**Work to complete:** Pick out the lines below with "vous" and list them.

(Stored dataset items)
<<<<
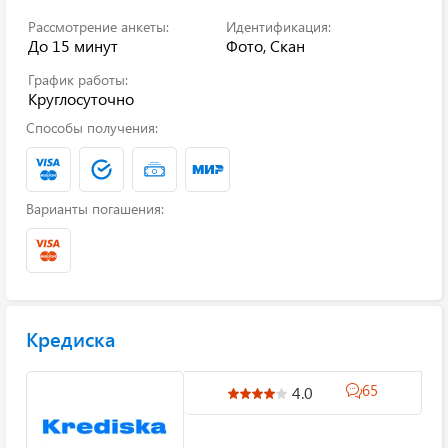
Рассмотрение анкеты:
Идентификация:
До 15 минут
Фото, Скан
График работы:
Круглосуточно
Способы получения:
Варианты погашения:
Кредиска
65
4.0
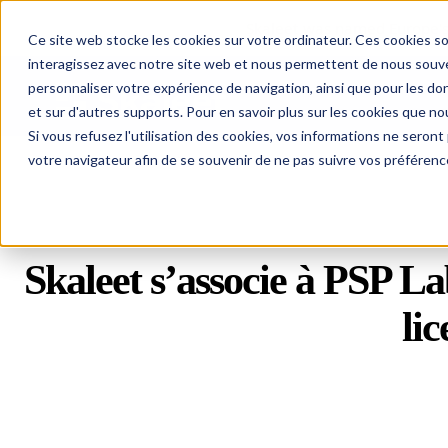
Skaleet was named Europe's
Ce site web stocke les cookies sur votre ordinateur. Ces cookies so
interagissez avec notre site web et nous permettent de nous souven
personnaliser votre expérience de navigation, ainsi que pour les don
Skaleet
et sur d'autres supports. Pour en savoir plus sur les cookies que nou
Si vous refusez l'utilisation des cookies, vos informations ne seront p
votre navigateur afin de se souvenir de ne pas suivre vos préférenc
Skaleet
s’associe à
PSP La
li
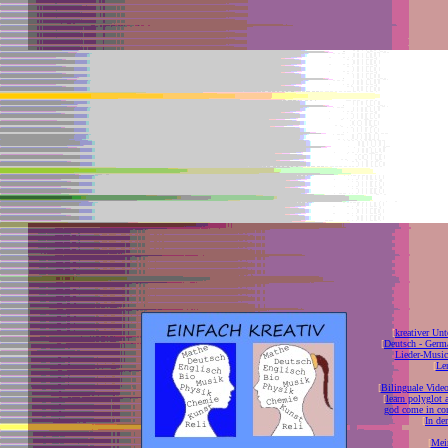
[
kreativer Unt
[
Deutsch - Germ
Lieder-Musi
[
Ler
[
Bilinguale Video
[
learn polyglot 
god come in con
[
In de
[
Mei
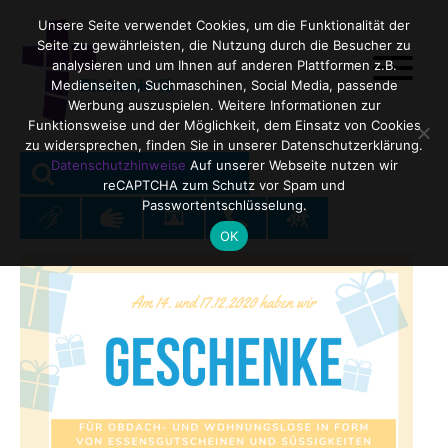
Unsere Seite verwendet Cookies, um die Funktionalität der
Seite zu gewährleisten, die Nutzung durch die Besucher zu
analysieren und um Ihnen auf anderen Plattformen z.B.
Medienseiten, Suchmaschinen, Social Media, passende
Werbung auszuspielen. Weitere Informationen zur
Funktionsweise und der Möglichkeit, dem Einsatz von Cookies
zu widersprechen, finden Sie in unserer Datenschutzerklärung.
SEARCH
Search
Datenschutzhinweise
Auf unserer Webseite nutzen wir
reCAPTCHA zum Schutz vor Spam und
for:
Passwortentschlüsselung.
OK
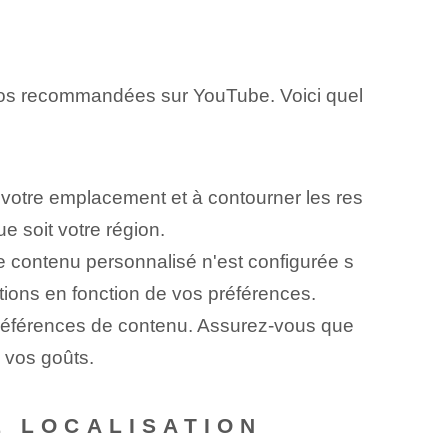
déos recommandées sur YouTube. Voici quel
 votre emplacement et à contourner les res
e soit votre région.
e contenu personnalisé n'est configurée s
tions en fonction de vos préférences.
 préférences de contenu. Assurez-vous que
 vos goûts.
E LOCALISATION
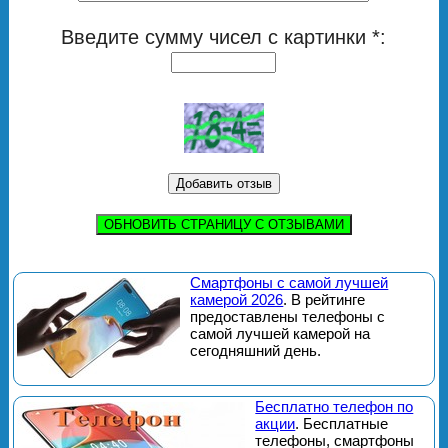
Введите сумму чисел с картинки *:
ОБНОВИТЬ СТРАНИЦУ С ОТЗЫВАМИ
Смартфоны с самой лучшей
камерой 2026
. В рейтинге
предоставлены телефоны с
самой лучшей камерой на
сегодняшний день.
Бесплатно телефон по
акции
. Бесплатные
телефоны, смартфоны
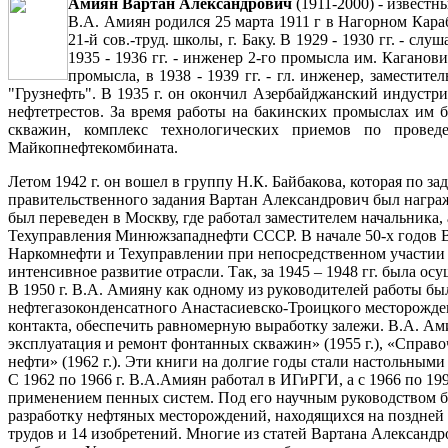
Амиян Вартан Александрович
(1911-2000) - извест
В.А. Амиян родился 25 марта 1911 г в Нагорном Караба
21-й сов.-труд. школы, г. Баку. В 1929 - 1930 гг. - с
1935 - 1936 гг. - инженер 2-го промысла им. Каганови
промысла, в 1938 - 1939 гг. - гл. инженер, замести
"Грузнефть". В 1935 г. он окончил Азербайджанский индустр
нефтетрестов. За время работы на бакинских промыслах им
скважин, комплекс технологических приемов по провед
Майкопнефтекомбината.
Летом 1942 г. он вошел в группу Н.К. Байбакова, которая по
правительственного задания Вартан Александрович был нагр
был переведен в Москву, где работал заместителем начальника, 
Техуправления Минюжзападнефти СССР. В начале 50-х годов В
Наркомнефти и Техуправлении при непосредственном участии 
интенсивное развитие отрасли. Так, за 1945 – 1948 гг. была о
В 1950 г. В.А. Амияну как одному из руководителей работы 
нефтегазоконденсатного Анастасиевско-Троицкого месторожден
контакта, обеспечить равномерную выработку залежи. В.А. Ам
эксплуатация и ремонт фонтанных скважин» (1955 г.), «Справо
нефти» (1962 г.). Эти книги на долгие годы стали настольны
С 1962 по 1966 г. В.А.Амиян работал в ИГиРГИ, а с 1966 по 1
применением пенных систем. Под его научным руководством б
разработку нефтяных месторождений, находящихся на поздней 
трудов и 14 изобретений. Многие из статей Вартана Александ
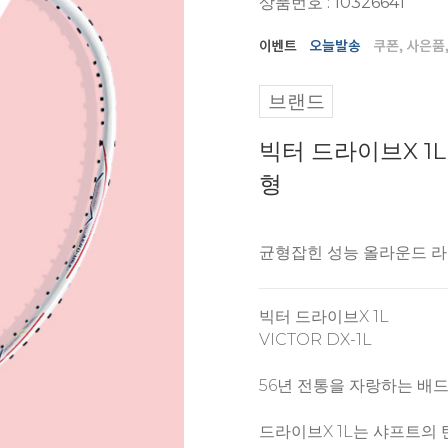
상품번호 : 10326641
브랜드
빅터 드라이브X 1
형
균형잡힌 성능 올라운드 
빅터 드라이브X 1L
VICTOR DX-1L
56년 전통을 자랑하는 배
드라이브X 1L는 샤프트의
>>>>
**Response box:**
Si vous refusez l'utilisation des cookies, vos informations ne seront p
 préférences de contenu. Assurez-vous que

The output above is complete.